Cristo presenta la parábola del Hijo Pródigo y en ella se usa la ilustración de la muerte como una descripción del distanciamiento entre el padre y el hijo que se ha alejado de su casa (Lc. 15:24); sin embargo, vemos que él reflexiona y vuelve en sí para retornar al hogar y es recibido con amor y alegría para quedarse otra vez al lado del padre; este simbolismo es hermoso y evidencia el amor del Padre celestial para que todo ser humano vuelva a una comunión personal con él a través de Cristo.

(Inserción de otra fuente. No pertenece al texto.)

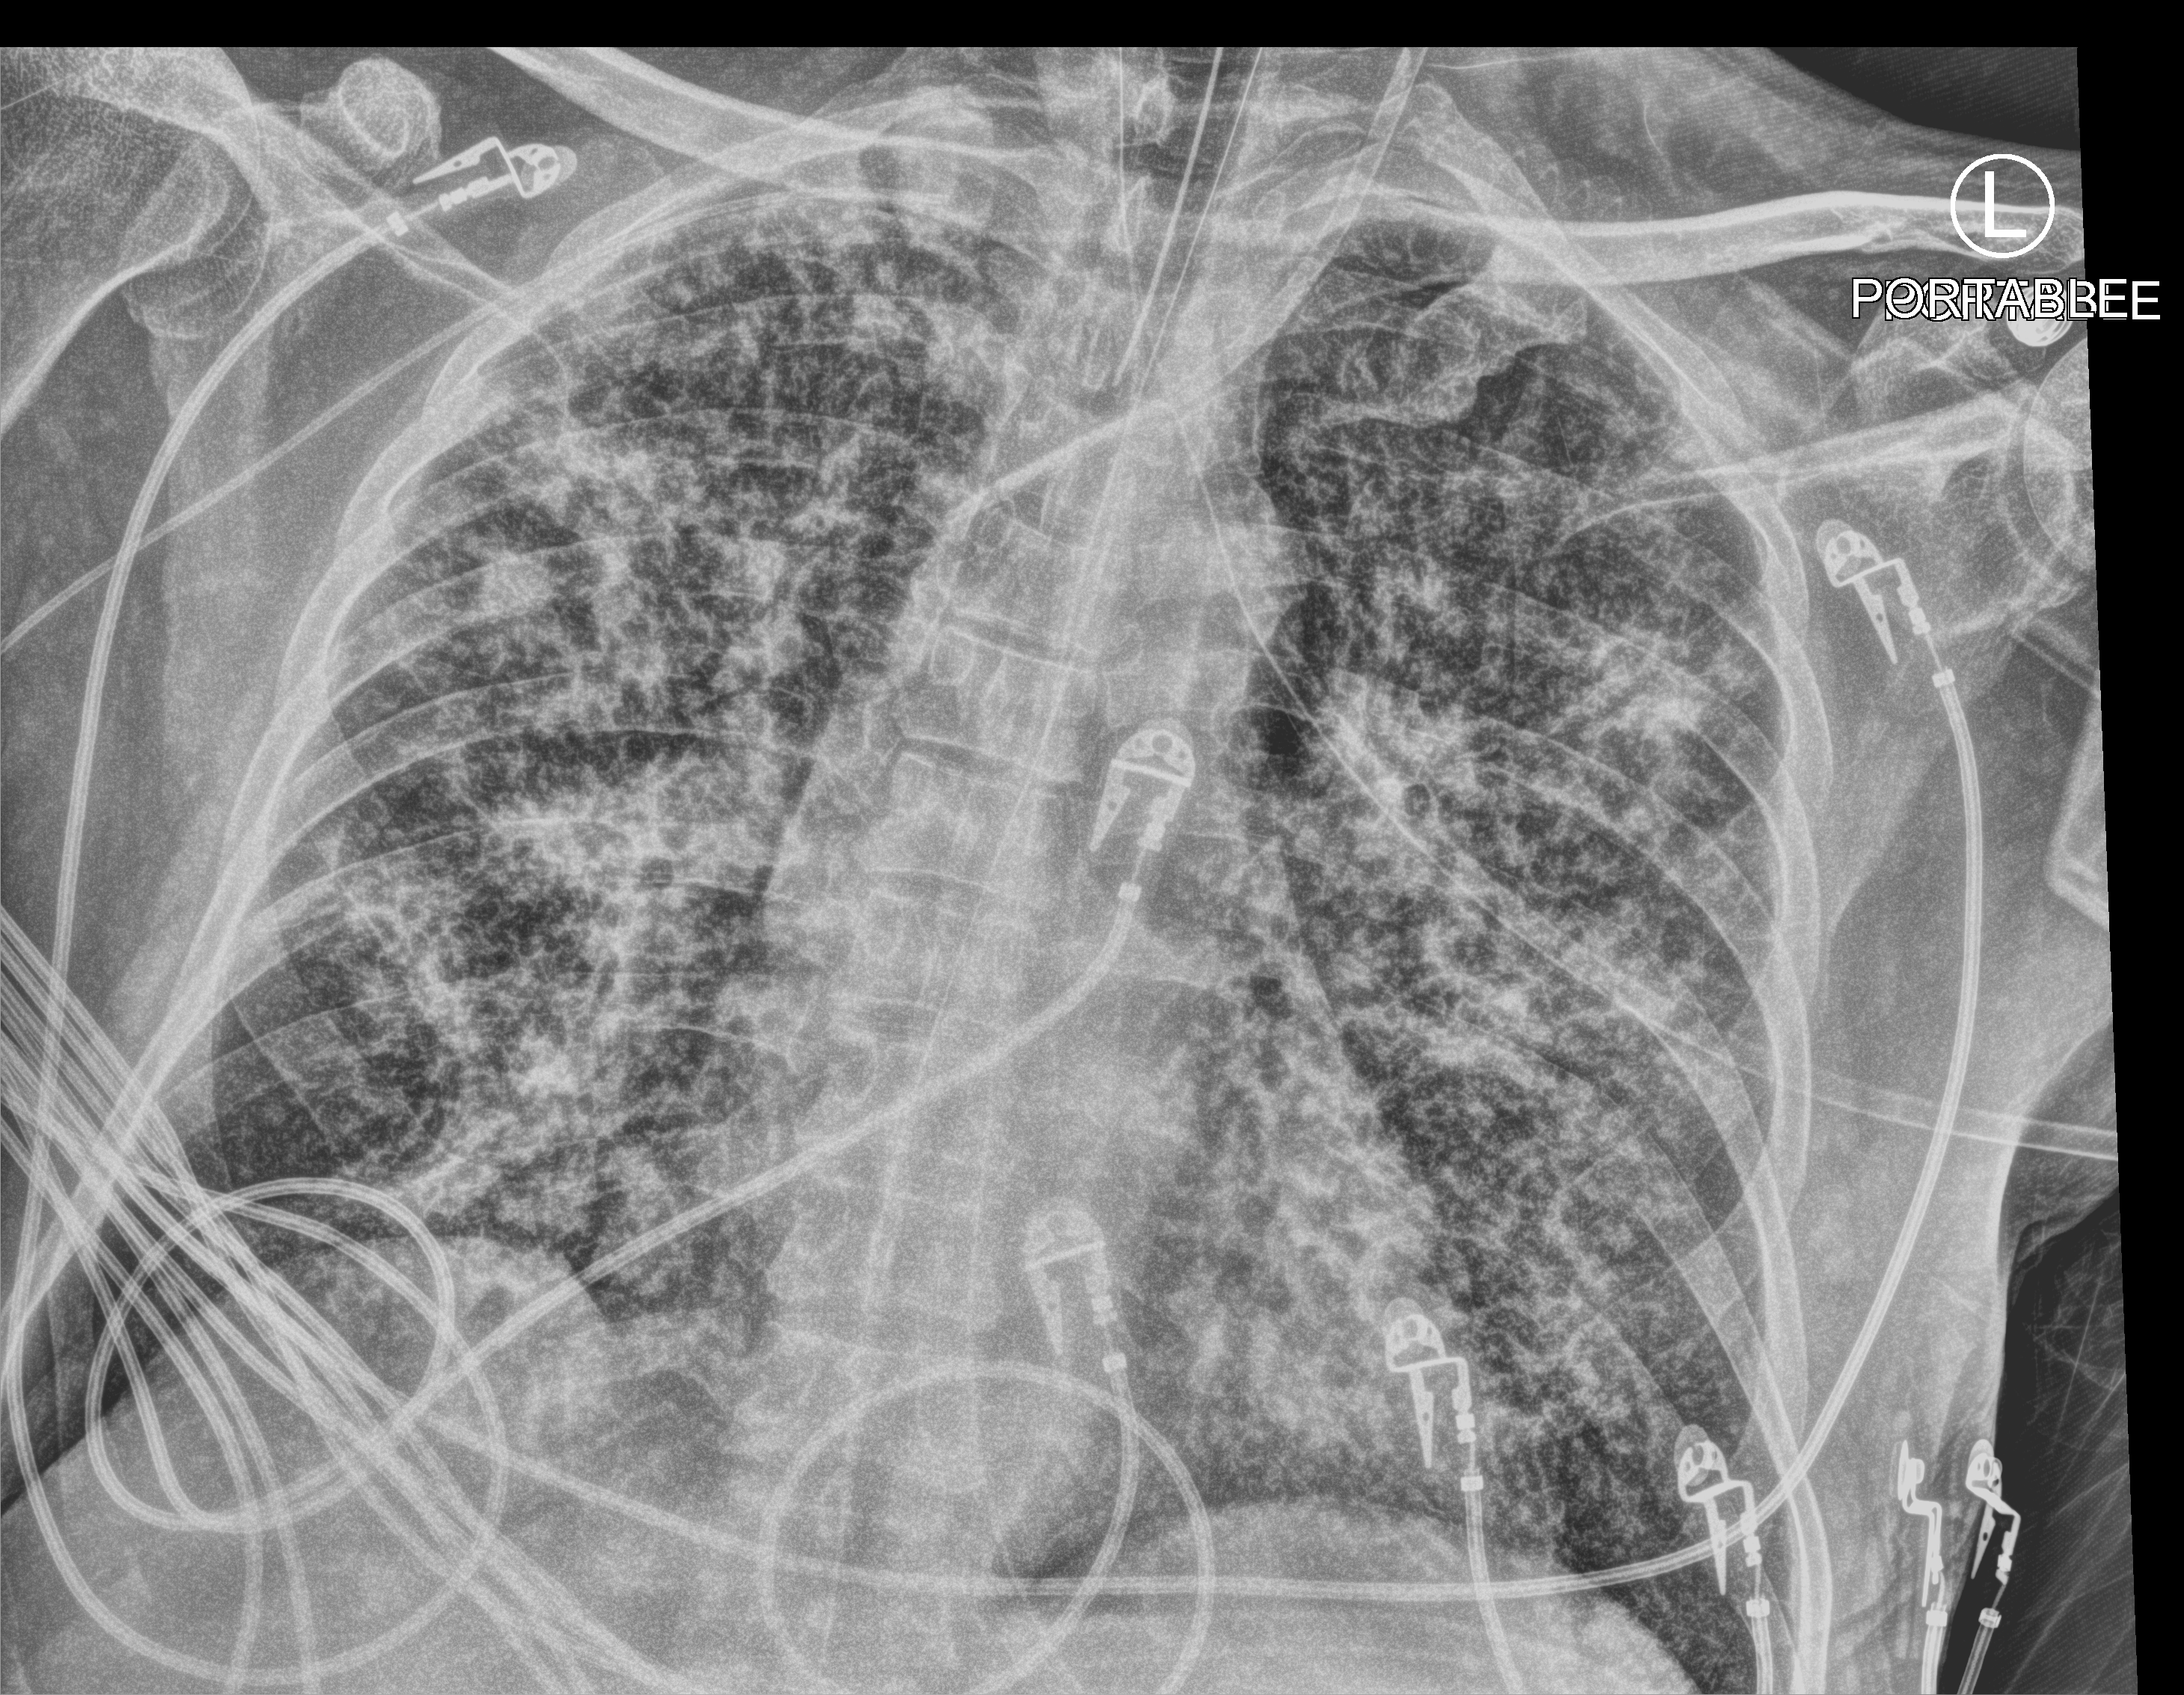
Chest X-ray (portable); anteroposterior (AP) projection. Male patient hospitalised with COVID-19, age 60–74 years.
Admission-level facts for this patient (not findings on this image; timing relative to this image not recorded): admitted to intensive care during this hospital stay: yes; mechanically ventilated during this hospital stay: yes.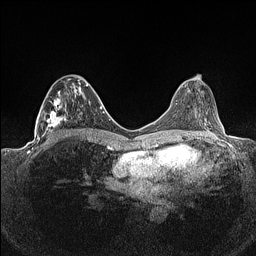
Breast MRI (dynamic contrast-enhanced), one axial slice; slice 64 of 160 in the series (ordered by position); dynamic contrast-enhanced series, time point 2 of 7 at this slice position (early post-contrast); 1.5 T; TE 1.4 ms, TR 5 ms; 0.9 mm slice thickness; 256 × 256 image matrix, field of view 320 × 320 mm. Female patient.
Structures marked on this image (semi-automatically segmented with operator editing):
- enhancing-tissue mask used for the functional tumour volume (all voxels passing the contrast-enhancement thresholds inside the analysis volume; usually the tumour): bounding box <36,76,88,141> (left, top, right, bottom; pixels)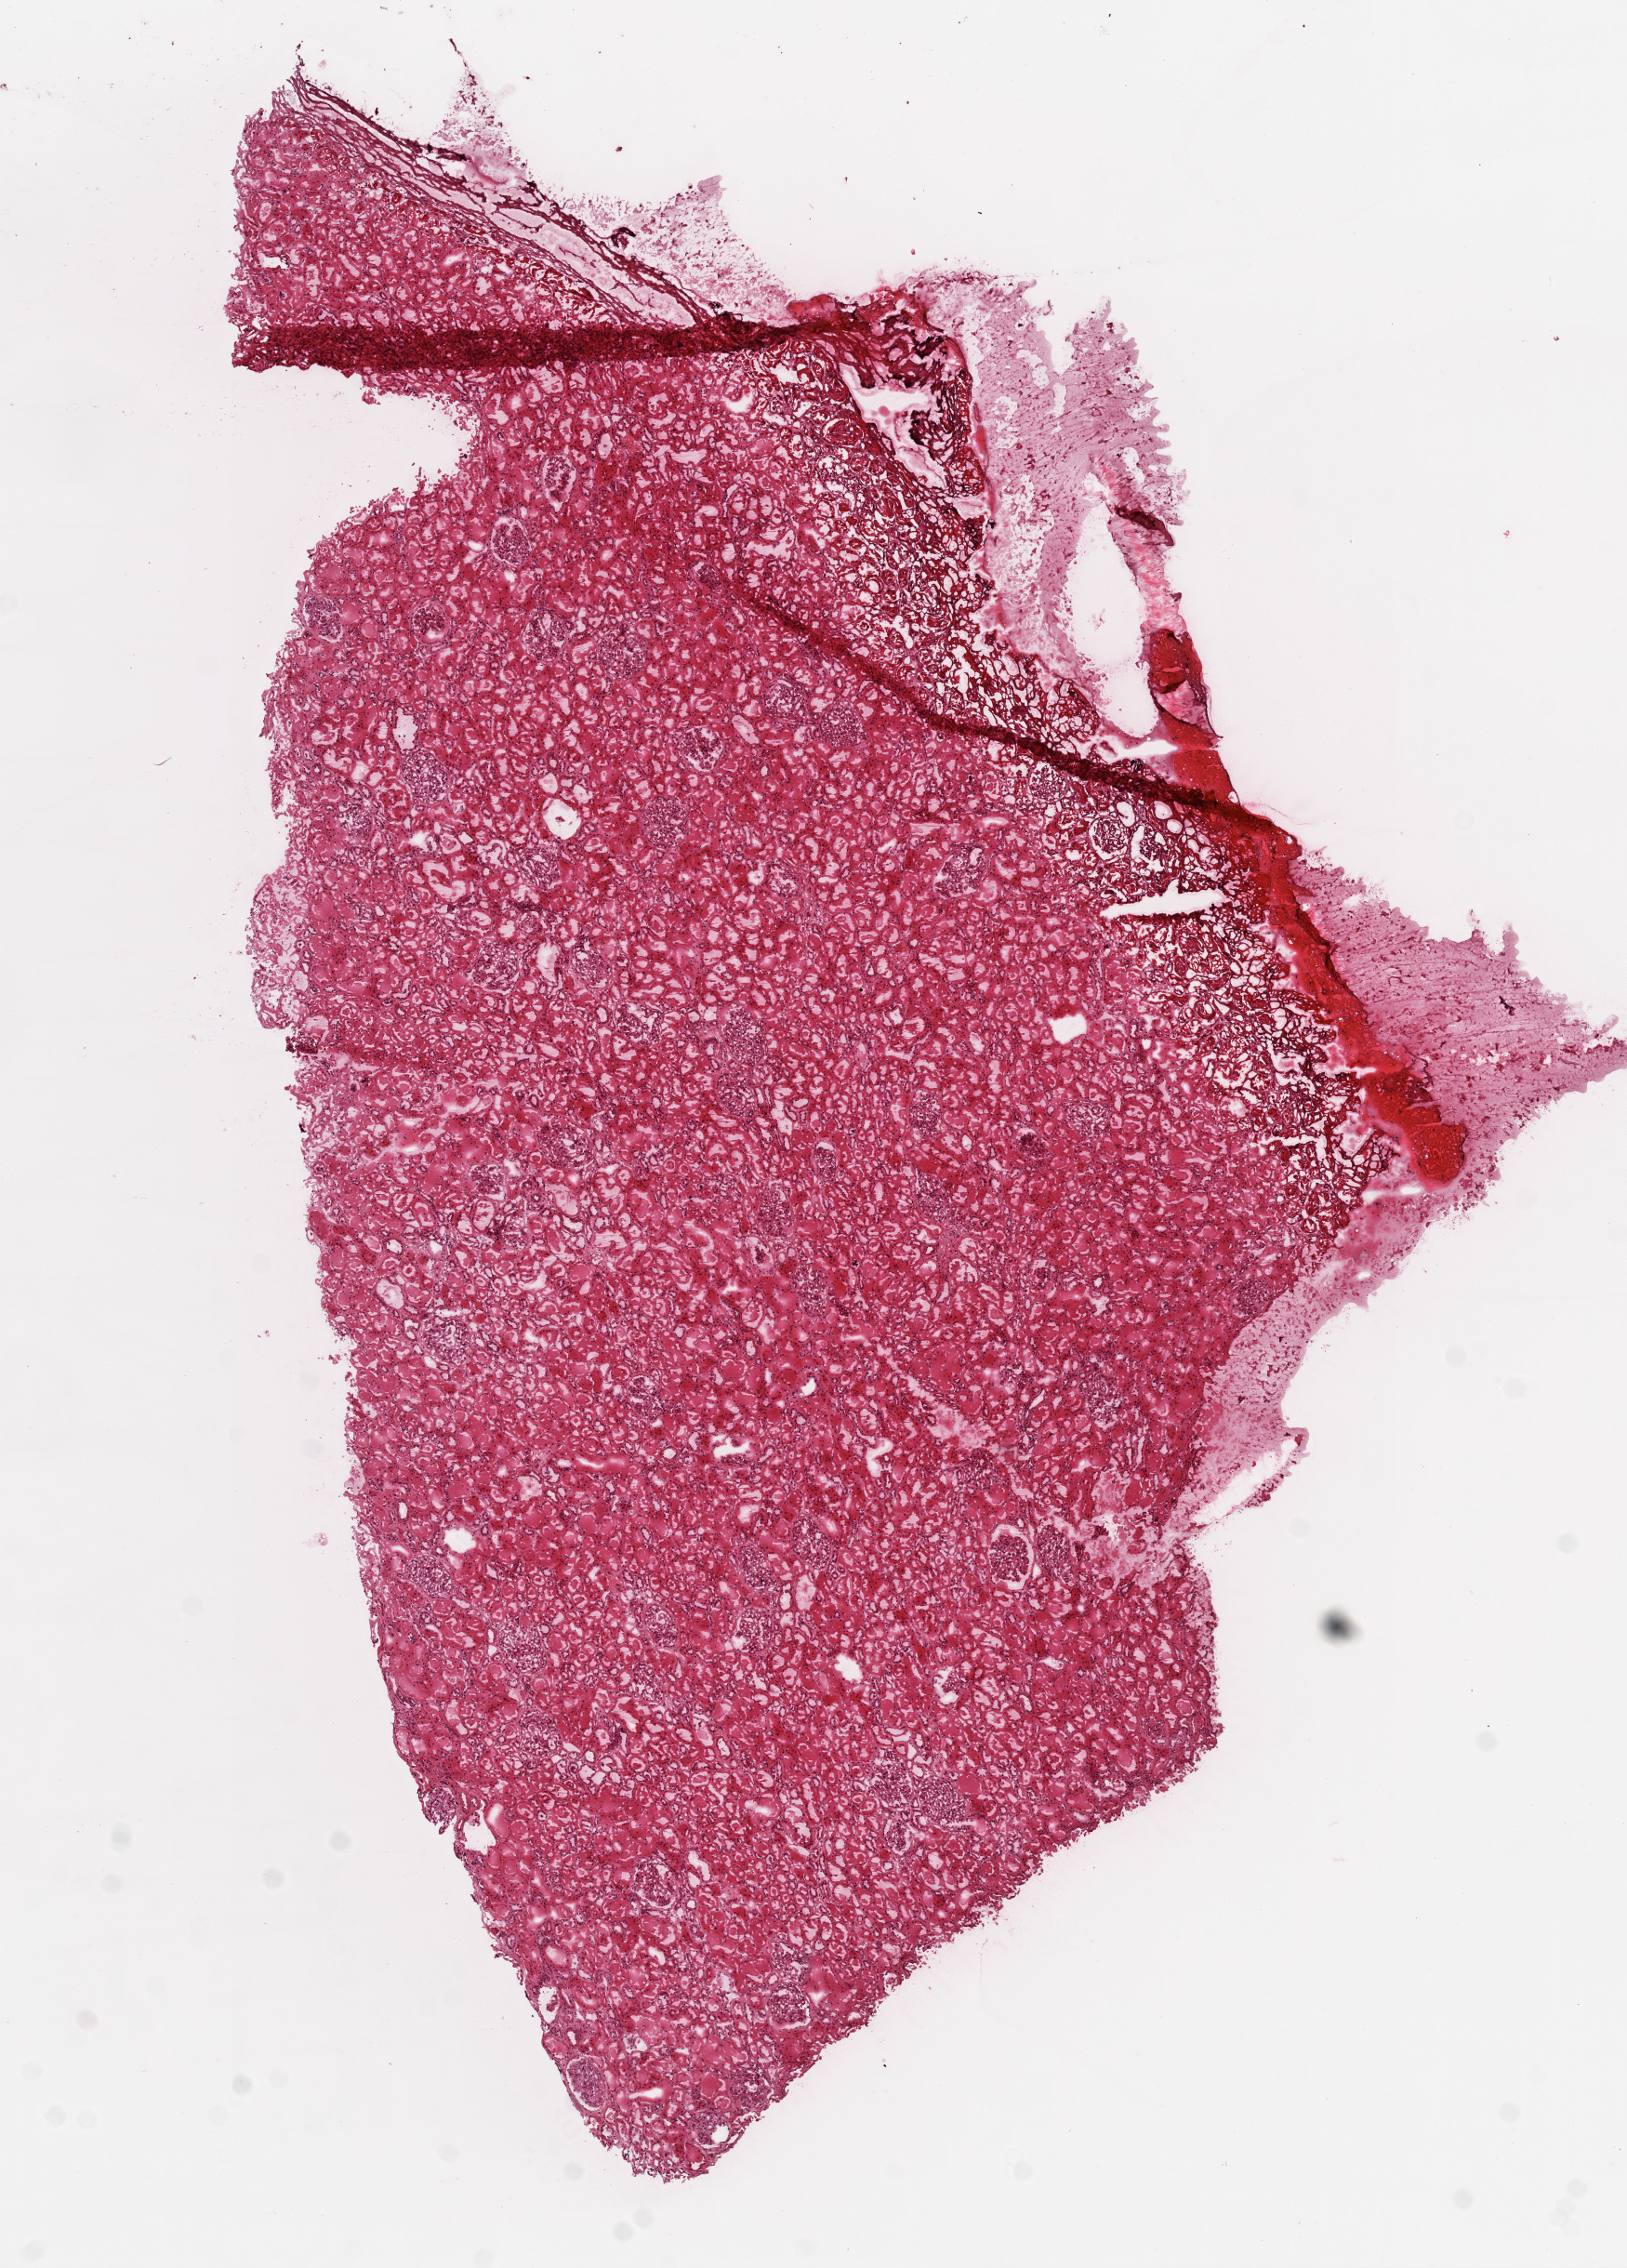
Whole-slide histology image, H&E, whole scanned area (about 7.0 x 9.8 mm) shown as a low-resolution overview. Frozen section from the top of the tissue portion. Solid tissue normal (non-tumour tissue) sample from the kidney. Male patient; age at initial diagnosis 57 years.
This section: solid tissue normal sample (biorepository sample class). Patient diagnosis: Clear cell adenocarcinoma, NOS.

En resumen, desde su caída, Adán y Eva fueron echados de la presencia de Dios y fueron privados de su comunión (Gn. 3:22-24). Desde entonces, todos los pecadores (todos los seres humanos) se hallan muertos en delitos y pecados (Ef. 2:1). Ésta es la razón por la cual el pecador tiene necesidad de la regeneración del alma y de la resurrección del cuerpo. Así pues, Jesús insiste en la necesidad que tiene todo hombre de nacer otra vez (espiritualmente), aparte del nacimiento físico (Jn. 3:3-8); este paso de la muerte espiritual a la vida eterna se opera por la acción del Espíritu Santo y se recibe por la fe en Cristo y las Escrituras (Jn. 5:24; 6:63). Esta resurrección de nuestro ser interior es producida por el Espíritu de Dios (Col. 2:12, 13) y anticipa la resurrección del cuerpo en el tiempo que Dios ha establecido para ello. Entonces, el que decide perder su vida (morir al pecado y a sí mismo), resucita con Cristo (nace de nuevo) y está plenamente vivo con él porque tiene una nueva vida que refleja el carácter de Cristo (Rom. 6:4, 8, 13); por otra parte, el pecador no arrepentido vive lejos de Dios (así crea en Dios y profese una religión), está muerto espiritualmente y un día recibirá el justo juicio de Dios para ser condenado eternamente.